The Magician's Wife by Brian Moore

In the spirit of "Rosencrantz and Guildenstern are Dead" -- which has influenced far more contemporary American fiction than critics seem to realize -- Moore presents the dawning consciousness of a young woman imagining she might be set free in conjunction with the story of her resolute magician husband, who has been pressed into the service of a cause he barely understands. The characters strain to understand, but the undertow of history is too great. The book raises interesting questions about how far one does or does not get in the process of self-reflection.

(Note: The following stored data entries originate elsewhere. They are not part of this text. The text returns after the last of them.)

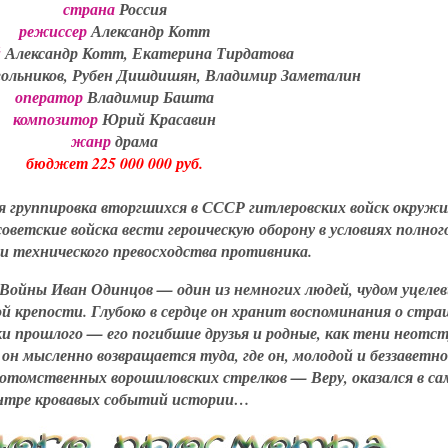
страна
Россия
режиссер
Александр Котт
й
Александр Котт, Екатерина Тирдатова
гольников, Рубен Дишдишян, Владимир Заметалин
оператор
Владимир Башта
композитор
Юрий Красавин
жанр
драма
бюджет 225 000 000 руб.
ая группировка вторгшихся в СССР гитлеровских войск окруж
оветские войска вести героическую оборону в условиях полног
 и технического превосходства противника.
Войны Иван Одинцов — один из немногих людей, чудом уцеле
й крепости. Глубоко в сердце он хранит воспоминания о стр
ки прошлого — его погибшие друзья и родные, как тени неотс
 он мысленно возвращается туда, где он, молодой и беззаветно
потомственных ворошиловских стрелков — Веру, оказался в с
нтре кровавых событий истории…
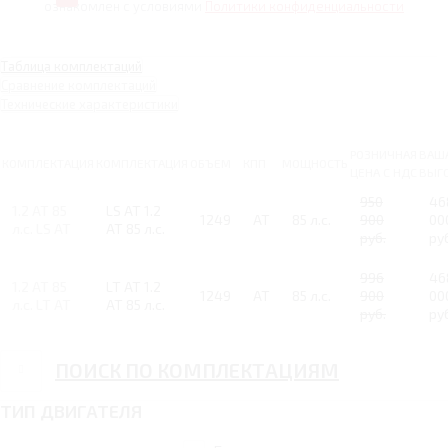
ознакомлен с условиями
Политики конфиденциальности
Таблица комплектаций
Сравнение комплектаций
Технические характеристики
РОЗНИЧНАЯ
ВАШ
КОМПЛЕКТАЦИЯ
КОМПЛЕКТАЦИЯ
ОБЪЕМ
КПП
МОЩНОСТЬ
ЦЕНА С НДС
ВЫГ
950
46
1.2 AT 85
LS AT 1.2
1249
AT
85 л.с.
900
00
л.с. LS AT
AT 85 л.с.
руб.
ру
996
46
1.2 AT 85
LT AT 1.2
1249
AT
85 л.с.
900
00
л.с. LT AT
AT 85 л.с.
руб.
ру
ПОИСК ПО КОМПЛЕКТАЦИЯМ
ТИП ДВИГАТЕЛЯ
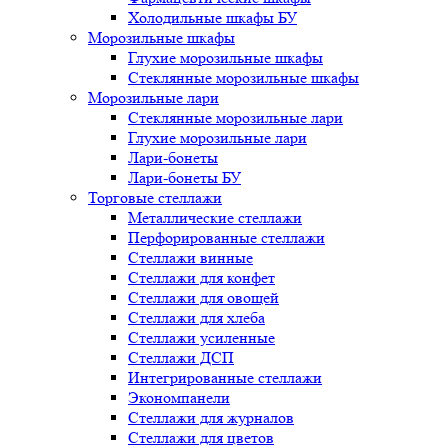
Холодильные шкафы БУ
Морозильные шкафы
Глухие морозильные шкафы
Стеклянные морозильные шкафы
Морозильные лари
Стеклянные морозильные лари
Глухие морозильные лари
Лари-бонеты
Лари-бонеты БУ
Торговые стеллажи
Металлические стеллажи
Перфорированные стеллажи
Стеллажи винные
Стеллажи для конфет
Стеллажи для овощей
Стеллажи для хлеба
Стеллажи усиленные
Стеллажи ДСП
Интегрированные стеллажи
Экономпанели
Стеллажи для журналов
Стеллажи для цветов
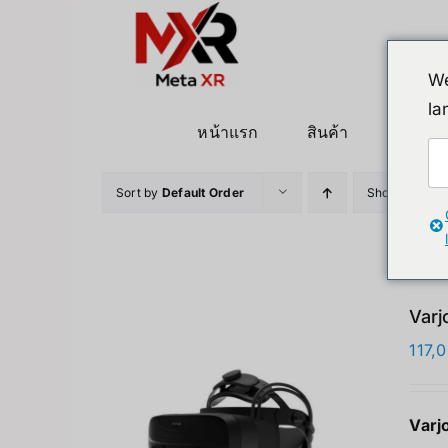
ข้าม
ไป
ยัง
We
เนื้อหา
la
หน้าแรก
สินค้า
หุ่นยนต
Sort by
Default Order
Show
12 Pro
Varj
117,
Varj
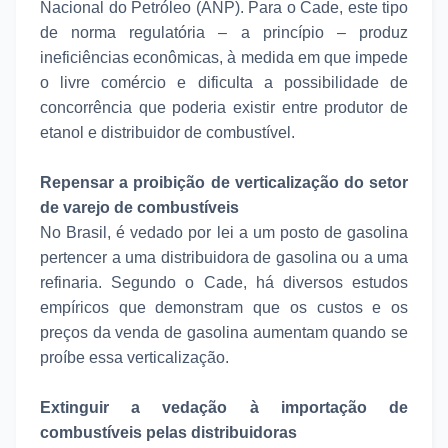
Nacional do Petróleo (ANP). Para o Cade, este tipo
de norma regulatória – a princípio – produz
ineficiências econômicas, à medida em que impede
o livre comércio e dificulta a possibilidade de
concorrência que poderia existir entre produtor de
etanol e distribuidor de combustível.
Repensar a proibição de verticalização do setor
de varejo de combustíveis
No Brasil, é vedado por lei a um posto de gasolina
pertencer a uma distribuidora de gasolina ou a uma
refinaria. Segundo o Cade, há diversos estudos
empíricos que demonstram que os custos e os
preços da venda de gasolina aumentam quando se
proíbe essa verticalização.
Extinguir a vedação à importação de
combustíveis pelas distribuidoras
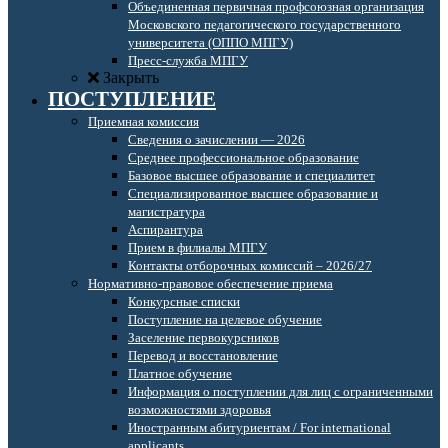
Объединенная первичная профсоюзная организация
Московского педагогического государственного
университета (ОППО МПГУ)
Пресс-служба МПГУ
Закрыть
ПОСТУПЛЕНИЕ
Приемная комиссия
Сведения о зачислении — 2026
Среднее профессиональное образование
Базовое высшее образование и специалитет
Специализированное высшее образование и
магистратура
Аспирантура
Прием в филиалы МПГУ
Контакты отборочных комиссий – 2026/27
Нормативно-правовое обеспечение приема
Конкурсные списки
Поступление на целевое обучение
Заселение первокурсников
Перевод и восстановление
Платное обучение
Информация о поступлении для лиц с ограниченными
возможностями здоровья
Иностранным абитуриентам / For international
applicants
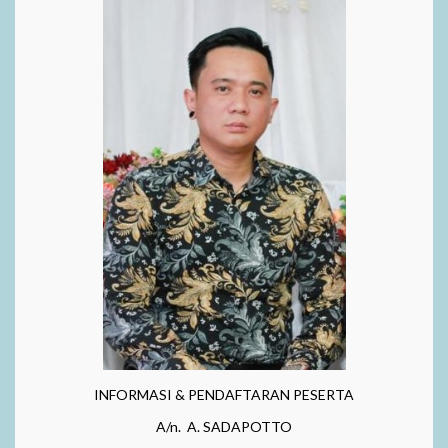
INFORMASI & PENDAFTARAN PESERTA
A/n. A. SADAPOTTO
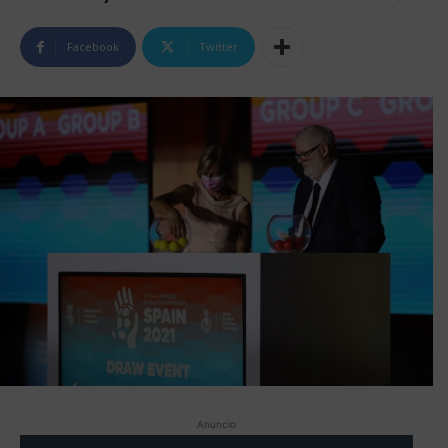
Facebook
Twitter
Anuncio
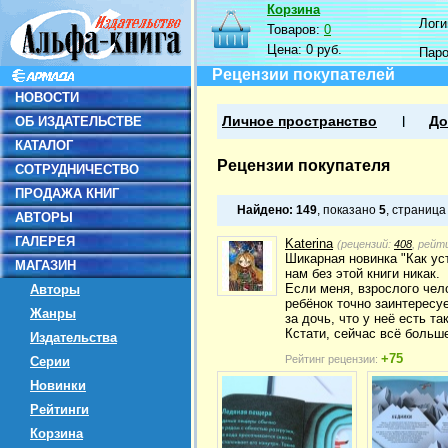
Корзина
Логин
Товаров:
0
Цена:
0 руб.
Пар
Рецензии покупателей
НОВОСТИ
ОБ ИЗДАТЕЛЬСТВЕ
Личное пространство
До
КАТАЛОГ
Рецензии покупателя
СОТРУДНИЧЕСТВО
ПРОДАЖА КНИГ
Найдено:
149
, показано
5
, страниц
АВТОРЫ
ГАЛЕРЕЯ
Katerina
(рецензий:
408
, рейт
Шикарная новинка "Как уст
МАГАЗИН
нам без этой книги никак.
Если меня, взрослого чел
Авторы
ребёнок точно заинтересу
Жанры
за дочь, что у неё есть т
Кстати, сейчас всё больш
Издательства
+75
Рейтинг рецензии:
Серии
Новинки
Рейтинги
Корзина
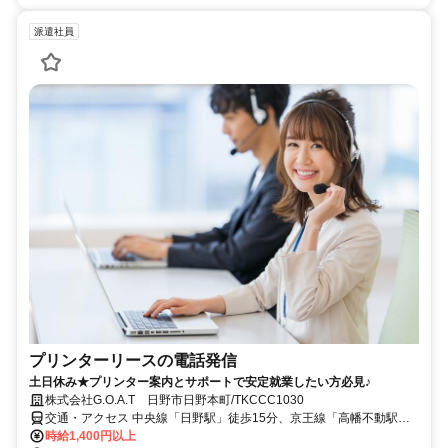
派遣社員
プリンターリースの電話発信
土日休み★プリンター案内とサポートで安定就業したい方必見♪
株式会社G.O.A.T 日野市日野本町/TKCCC1030
交通・アクセス 中央線「日野駅」徒歩15分、京王線「高幡不動駅」
徒歩30分、多摩都市モノレール「甲州街道駅」徒歩15分
時給1,400円以上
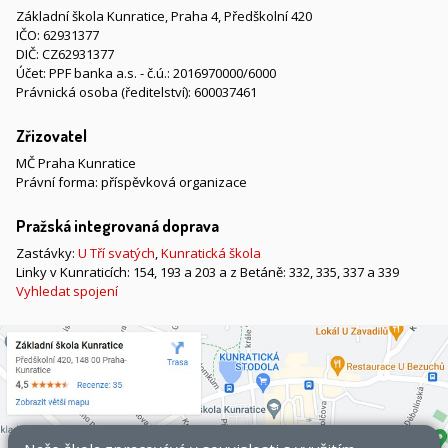
Základní škola Kunratice, Praha 4, Předškolní 420
IČO: 62931377
DIČ: CZ62931377
Účet: PPF banka a.s. - č.ú.: 2016970000/6000
Právnická osoba (ředitelství): 600037461
Zřizovatel
MČ Praha Kunratice
Právní forma: příspěvková organizace
Pražská integrovaná doprava
Zastávky:
U Tří svatých
,
Kunratická škola
Linky v Kunraticích: 154, 193 a 203 a z Betáně: 332, 335, 337 a 339
Vyhledat spojení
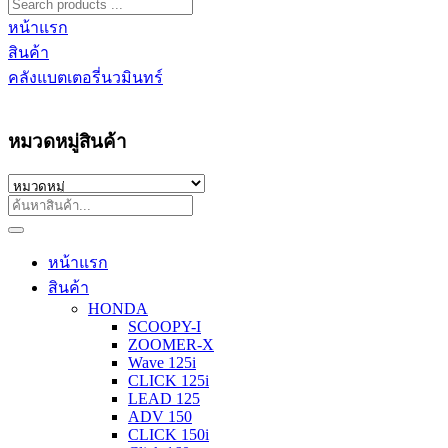
หน้าแรก
สินค้า
คลังแบตเตอรี่นวมินทร์
หมวดหมู่สินค้า
หน้าแรก
สินค้า
HONDA
SCOOPY-I
ZOOMER-X
Wave 125i
CLICK 125i
LEAD 125
ADV 150
CLICK 150i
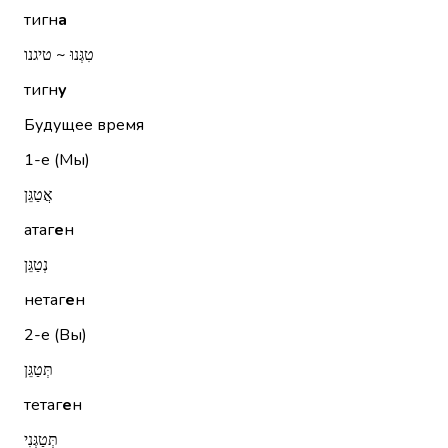
тигн
а
טִגְּנוּ ~ טיגנו
тигн
у
Будущее время
1-е (Мы)
אֲטַגֵּן
атаг
е
н
נְטַגֵּן
нетаг
е
н
2-е (Вы)
תְּטַגֵּן
тетаг
е
н
תְּטַגְּנִי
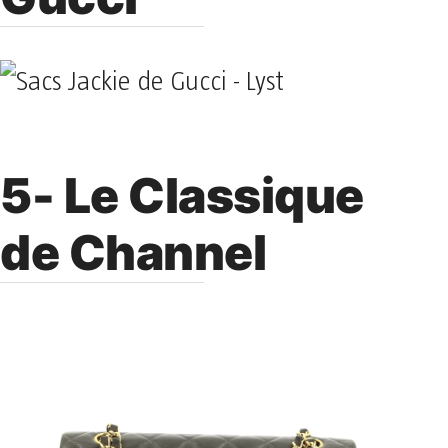
5- Le Classique
de Channel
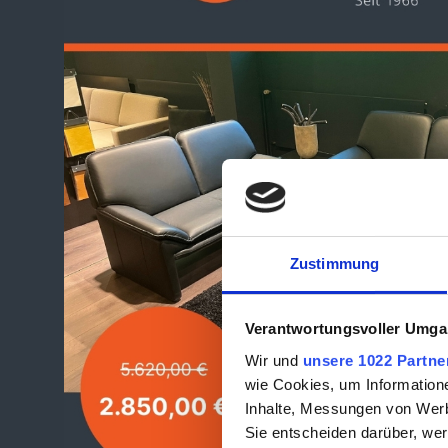
Zustimmung
Verantwortungsvoller Umgan
Wir und
unsere 1022 Partne
wie Cookies, um Information
Inhalte, Messungen von Werb
Sie entscheiden darüber, wer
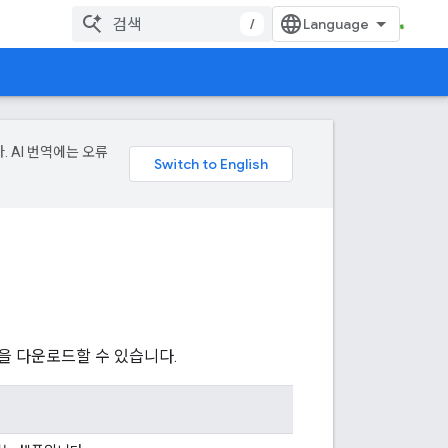
/
. AI 번역에는 오류
플을 다운로드할 수 있습니다.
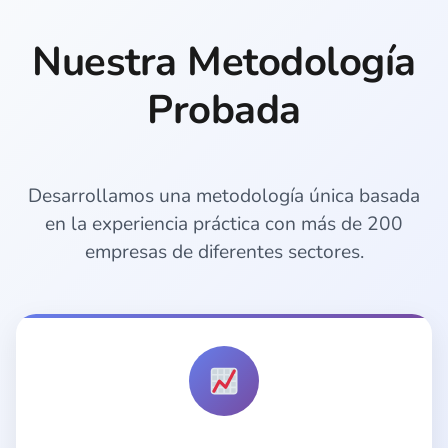
Nuestra Metodología
Probada
Desarrollamos una metodología única basada
en la experiencia práctica con más de 200
empresas de diferentes sectores.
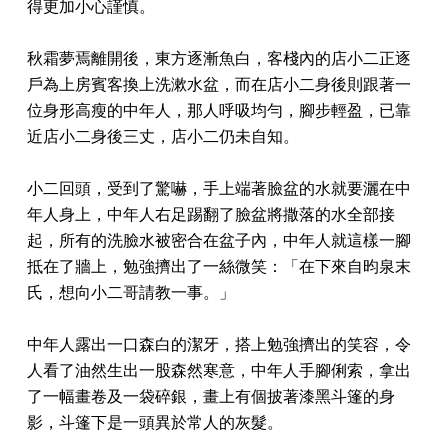
得更加小心謹慎。
秋霜夢焉離開後，東方逐漸魚白，客棧內的店小二正逐
戶為上房賓客換上洗漱水盆，而在店小二身後則跟著一
位身形高瘦的中年人，那人呼吸均勻，腳步輕盈，已靠
近店小二身後三丈，店小二仍未自知。
小二回頭，受到了驚嚇，手上端著臉盆的水就要灑在中
年人身上，中年人右足踢翻了臉盆將撒落的水全部接
起，所有的洗臉水被密合在盆子內，中年人就這樣一腳
抵在了牆上，勉強擠出了一絲微笑：「在下來自昀泉末
氏，想向小二哥請教一事。」
中年人露出一口森白的潔牙，搭上勉強擠出的笑容，令
人看了油然生出一股森然寒意，中年人手腳俐索，拿出
了一幅畫卷及一袋碎銀，畫上有個披著漆黑斗篷的身
影，斗篷下是一頭異於常人的灰髮。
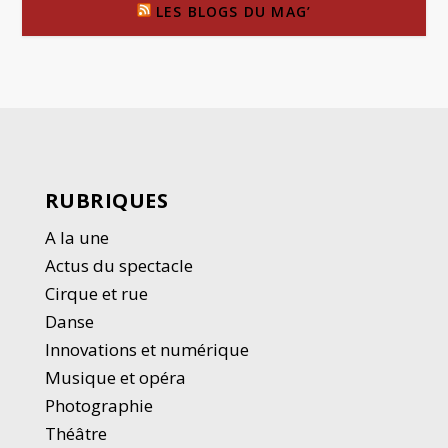
LES BLOGS DU MAG’
RUBRIQUES
A la une
Actus du spectacle
Cirque et rue
Danse
Innovations et numérique
Musique et opéra
Photographie
Thé
â
tre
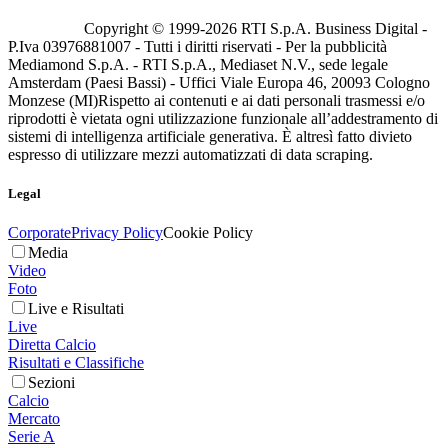
Copyright © 1999-
2026
RTI S.p.A. Business Digital -
P.Iva 03976881007 - Tutti i diritti riservati - Per la pubblicità
Mediamond S.p.A. - RTI S.p.A., Mediaset N.V., sede legale
Amsterdam (Paesi Bassi) - Uffici Viale Europa 46, 20093 Cologno
Monzese (MI)
Rispetto ai contenuti e ai dati personali trasmessi e/o
riprodotti è vietata ogni utilizzazione funzionale all’addestramento di
sistemi di intelligenza artificiale generativa. È altresì fatto divieto
espresso di utilizzare mezzi automatizzati di data scraping.
Legal
Corporate
Privacy Policy
Cookie Policy
Media
Video
Foto
Live e Risultati
Live
Diretta Calcio
Risultati e Classifiche
Sezioni
Calcio
Mercato
Serie A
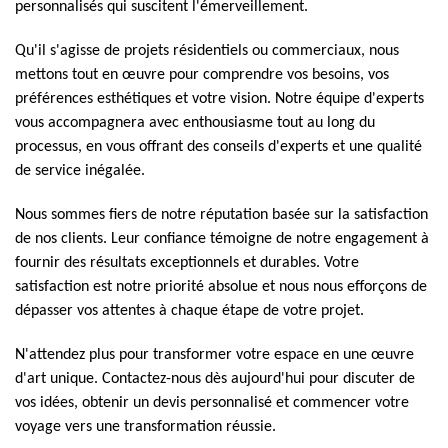
personnalisés qui suscitent l'émerveillement.
Qu'il s'agisse de projets résidentiels ou commerciaux, nous
mettons tout en œuvre pour comprendre vos besoins, vos
préférences esthétiques et votre vision. Notre équipe d'experts
vous accompagnera avec enthousiasme tout au long du
processus, en vous offrant des conseils d'experts et une qualité
de service inégalée.
Nous sommes fiers de notre réputation basée sur la satisfaction
de nos clients. Leur confiance témoigne de notre engagement à
fournir des résultats exceptionnels et durables. Votre
satisfaction est notre priorité absolue et nous nous efforçons de
dépasser vos attentes à chaque étape de votre projet.
N'attendez plus pour transformer votre espace en une œuvre
d'art unique. Contactez-nous dès aujourd'hui pour discuter de
vos idées, obtenir un devis personnalisé et commencer votre
voyage vers une transformation réussie.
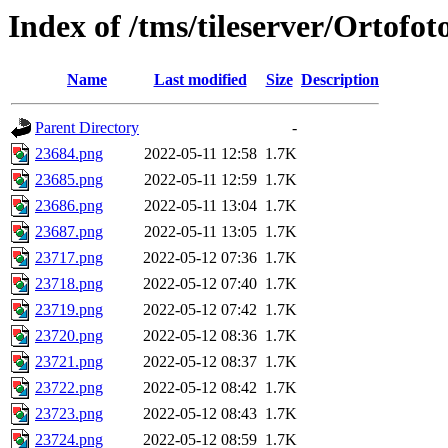
Index of /tms/tileserver/Ortofo
Name
Last modified
Size
Description
Parent Directory
-
23684.png
2022-05-11 12:58
1.7K
23685.png
2022-05-11 12:59
1.7K
23686.png
2022-05-11 13:04
1.7K
23687.png
2022-05-11 13:05
1.7K
23717.png
2022-05-12 07:36
1.7K
23718.png
2022-05-12 07:40
1.7K
23719.png
2022-05-12 07:42
1.7K
23720.png
2022-05-12 08:36
1.7K
23721.png
2022-05-12 08:37
1.7K
23722.png
2022-05-12 08:42
1.7K
23723.png
2022-05-12 08:43
1.7K
23724.png
2022-05-12 08:59
1.7K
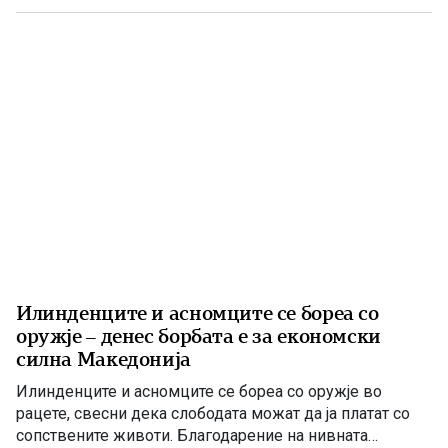
расчисти дилемите околу мојата конечна […]
Илинденците и асномците се бореа со
оружје – денес борбата е за економски
силна Македонија
Илинденците и асномците се бореа со оружје во
рацете, свесни дека слободата можат да ја платат со
сопствените животи. Благодарение на нивната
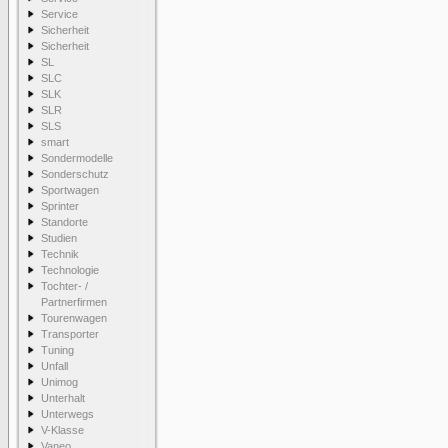
Service
Sicherheit
Sicherheit
SL
SLC
SLK
SLR
SLS
smart
Sondermodelle
Sonderschutz
Sportwagen
Sprinter
Standorte
Studien
Technik
Technologie
Tochter- /
Partnerfirmen
Tourenwagen
Transporter
Tuning
Unfall
Unimog
Unterhalt
Unterwegs
V-Klasse
Vaneo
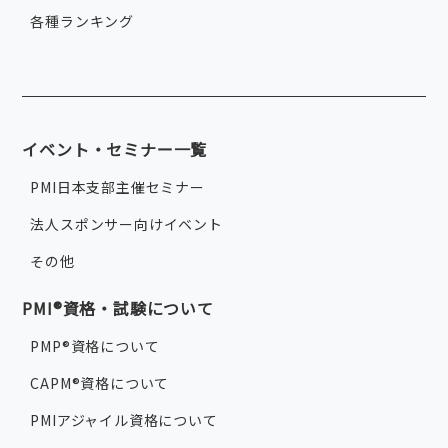
各種ランキング
イベント・セミナー一覧
PMI日本支部主催セミナー
法人スポンサー向けイベント
その他
PMI®資格・試験について
PMP®資格について
CAPM®資格について
PMIアジャイル資格について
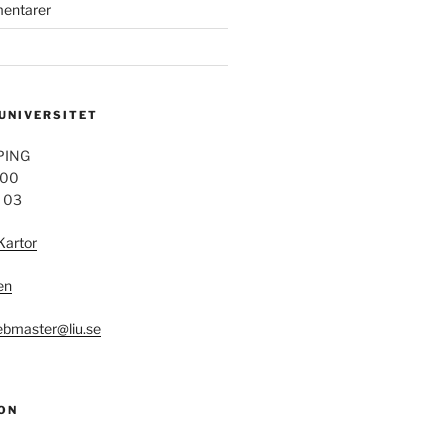
mentarer
 UNIVERSITET
PING
 00
4 03
Kartor
en
bmaster@liu.se
ON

All Around Atlantis by Deborah Eisenberg

Among the most brilliant (and sneaky) of American short-story writers, Eisenberg creates characters who yearn to reach another level of consciousness, but who seem to doomed to implode. The story "Mermaids," and what it says about childhood, and what it says even about television screens, is particularly amazing. She gets the claustrophobia, and the self-consciousness, of adolescence all too perfectly.

Midair by Frank Conroy

The (forgive me) recovered memory of the title story is a true dazzler. But Conroy has let the reader in on the secret from the beginning, so the tension in the story has to do with our perspective on what the character himself does not have a perspective on. It's sad and funny and a great illustration of what Flannery O'Connor said was necessary: having something function on a literal, then a symbolic level. This elevator does.


By Ann Beattie

Ann Beattie's most recent book is "Park City: New and Selected Stories."